Refugees who fled in the wake of Russia’s invasion of Ukraine should stay abroad this winter due to blackouts created by Moscow’s bombardment of critical energy infrastructure, a Ukrainian minister has said.

In an interview broadcast on Ukrainian national television on Tuesday, Deputy Prime Minister Iryna Vereshchuk told Ukrainians currently sheltering abroad that they should wait until spring before returning to Ukraine.

“I wanted to ask (them) not to return. We need to survive the winter,” she said.

Since Oct. 10, Russia has launched waves of missile and drone strikes targeting Ukraine’s energy infrastructure. Kyiv says they have damaged up to 40% of the power system.

A local official in Kyiv, the capital, warned last week that residents needed to be prepared for possible disconnections lasting days or even weeks.

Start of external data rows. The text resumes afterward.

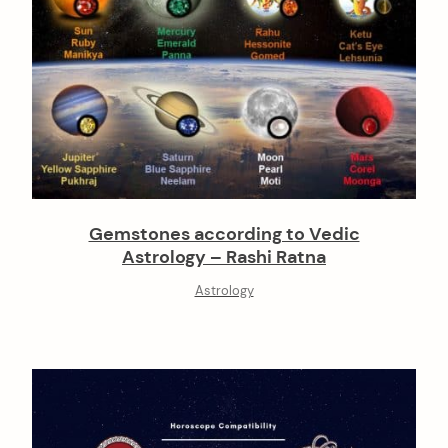
Gemstones according to Vedic
Astrology – Rashi Ratna
Astrology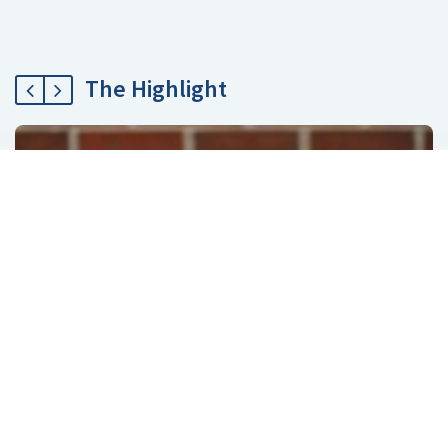
The Highlight
ECommerce
ATG Endeca User segments Sharing
February 12, 2019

The strikes on Ukraine’s infrastructure come against a backdrop of soaring energy, food and other prices in Europe, where most of the millions of refugees who fled Ukraine following Russia’s Feb. 24 invasion sought shelter.

This poses a problem for refugees, many of whom have struggled to find well-paid, permanent jobs in their new countries of residence.

Vereshchuk said the grid “won’t survive” the return of refugees from abroad, and that the situation would “only get worse”.

“To return now is to risk yourself and your children, your vulnerable relatives,” she said.